What does it matter? If it does need the GPU, then there’s nothing you can do to change or get around that.

It does matter, since loading can be done in parallel with rendering, but … it is not possible/allowed on the most graphics cards now.

PBO enables asynchronous data transfer from “drivers memory” to graphics card. If CPU can do something better in the meantime, PBO can save some time for that. But, it doesn’t save GPU time. It is “CPU asynchronous”, but not “GPU asynchronous”.

A programmer doesn’t have to know the actual implementation, but it does concern OpenGL implementation (i.e. drivers’ implementation).

Shared context-group is possible method to isolate loading in a separate thread and upload immediately when the resource is ready in the main memory, but it imposes very fine synchronization using sync-objects. It requires GL 3.2+, and is not very easy for the beginners. Since two or more contexts cannot execute GL simultaneously, it is better to prepare resource in a separate thread, but still upload to GL in the single (drawing) thread. In this way the synchronization is much easier and the main thread have a control over the amount of data being uploaded (and correlated with the time needed for the drawing itself).

It seems that this “dual copy engine” has been disabled in the OpenGL driver for the geforce. But it is available for CUDA. I will try to use CUDA to transfer data. This feature is useful when rendering massive data.

Thanks for all of you!

May I ask you how?

May I ask you how? [/QUOTE]

Sorry, Aleksandar, actually, i do not know how.

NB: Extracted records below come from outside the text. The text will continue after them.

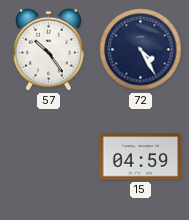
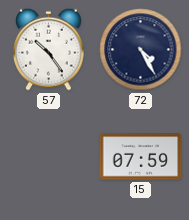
15: 04:59 -> 07:59
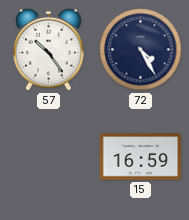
15: 07:59 -> 16:59
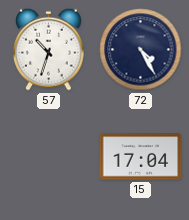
57: 10:24 -> 10:33
15: 16:59 -> 17:04
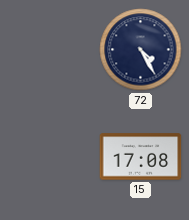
57: 10:33 -> none
15: 17:04 -> 17:08
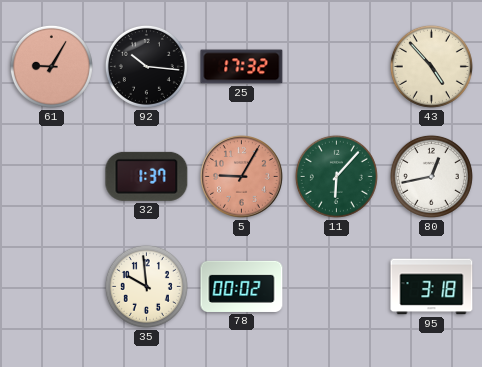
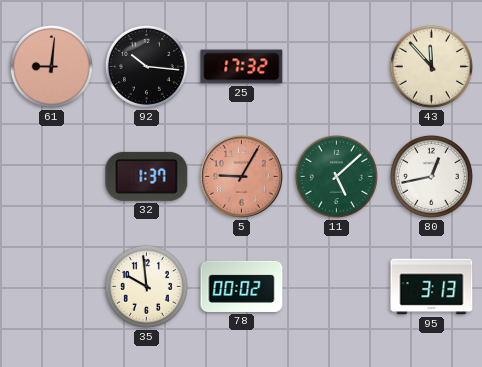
61: 9:05 -> 9:01
43: 4:53 -> 11:53
11: 6:07 -> 5:08
95: 3:18 -> 3:13
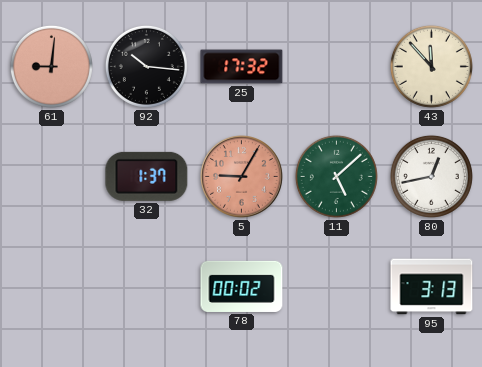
35: 9:59 -> none
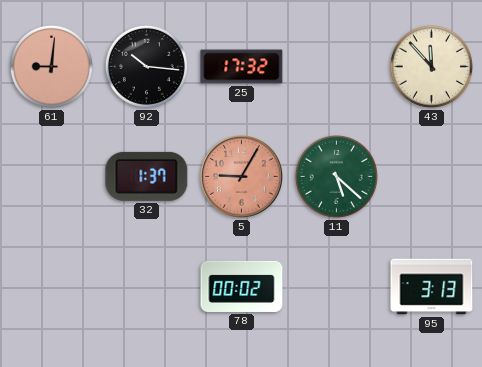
11: 5:08 -> 5:22
80: 12:43 -> none
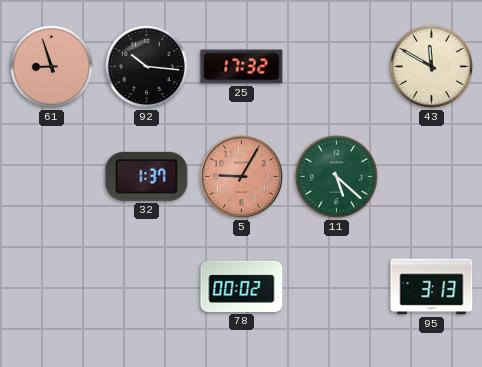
61: 9:01 -> 8:57
43: 11:53 -> 11:50
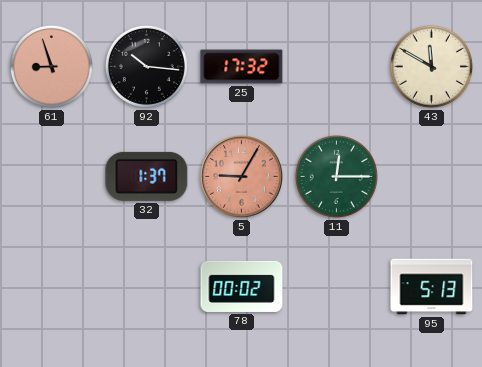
11: 5:22 -> 12:15
95: 3:13 -> 5:13
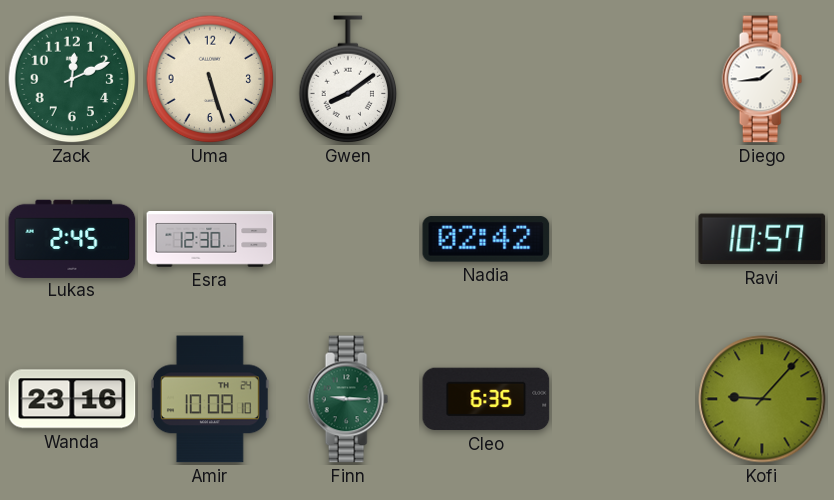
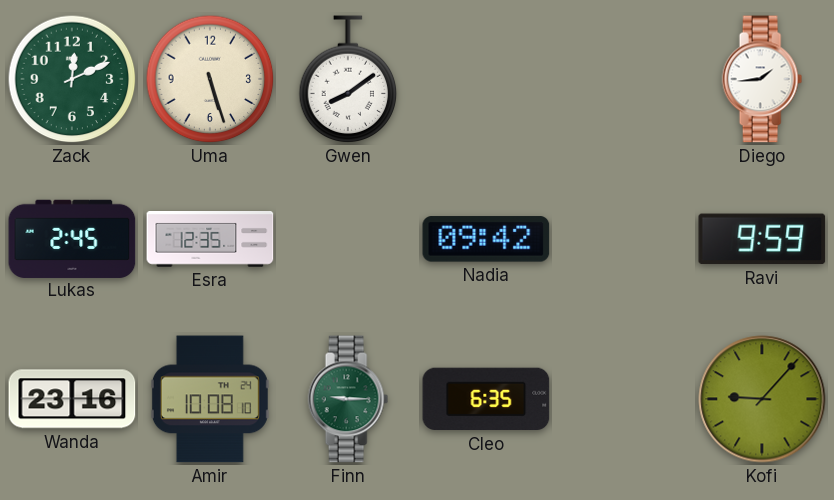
Esra: 12:30 -> 12:35
Nadia: 02:42 -> 09:42
Ravi: 10:57 -> 9:59
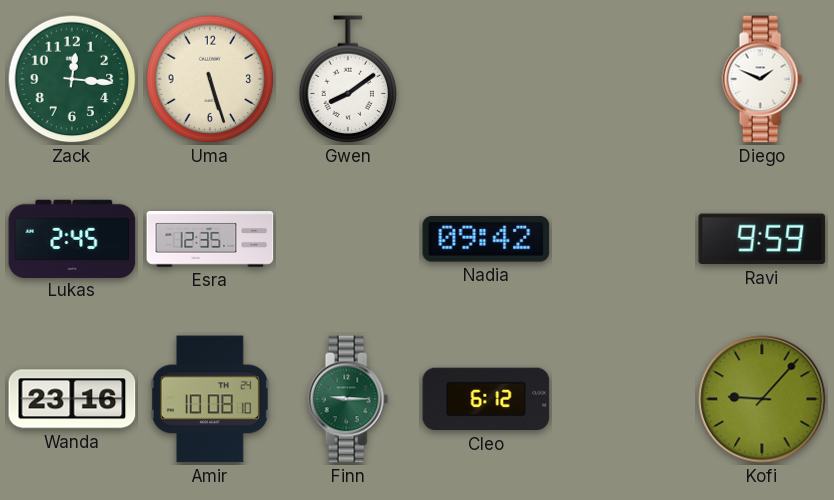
Zack: 12:11 -> 12:16
Diego: 1:44 -> 1:49
Cleo: 6:35 -> 6:12
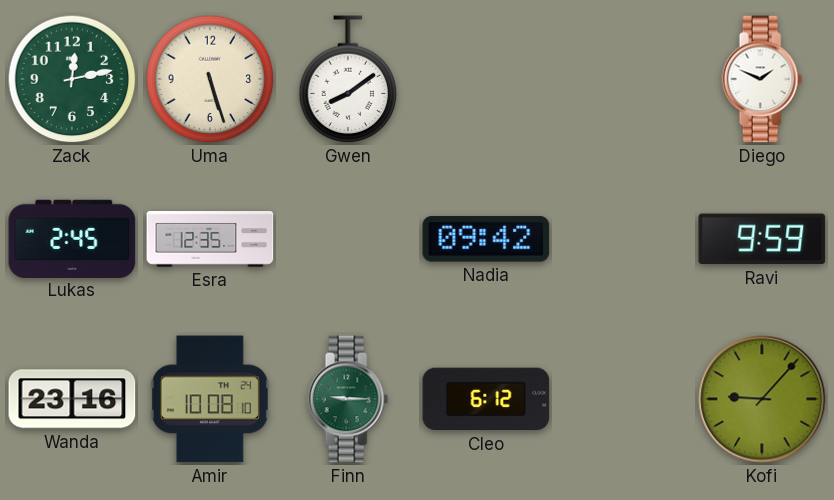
Zack: 12:16 -> 12:13
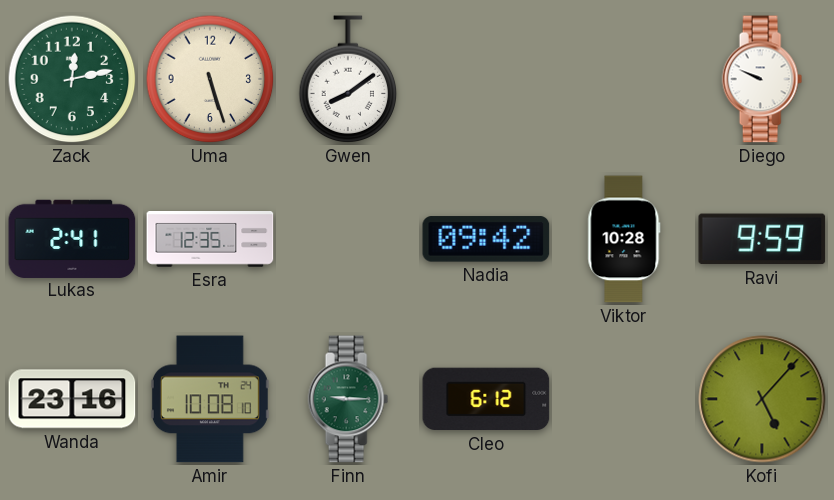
Diego: 1:49 -> 9:49
Lukas: 2:45 -> 2:41
Viktor: none -> 10:28
Kofi: 9:07 -> 5:07
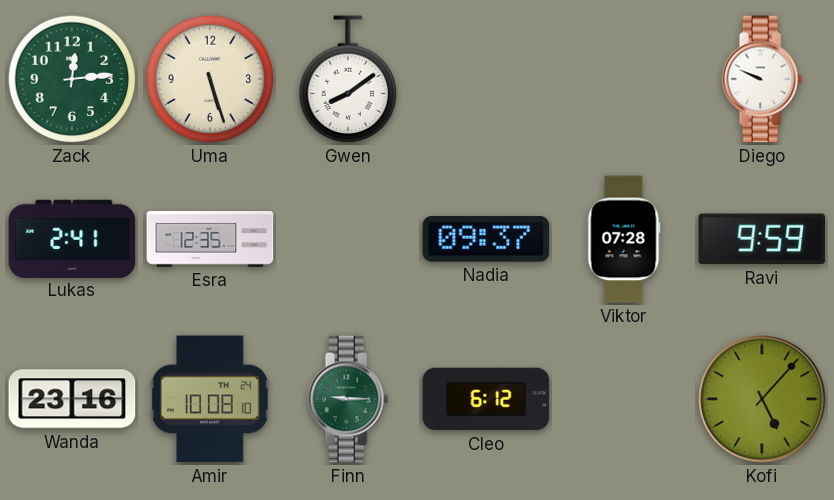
Zack: 12:13 -> 12:14
Nadia: 09:42 -> 09:37
Viktor: 10:28 -> 07:28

I read this idea here http://www.opengl.org/discussion_boards/ubbthreads.php?ubb=showflat&Number=285231

“In CUDA, parallel transfer and kernel execution is possible http://outerra.com/images/cuda_transfers.png (red is for kernel and green/grey for download). The transfer can be upload or download it doesn’t matter.” it is from l_hrabcak.

I have not tried CUDA yet. and kind of busy these days. I will try later.

thanks for your help.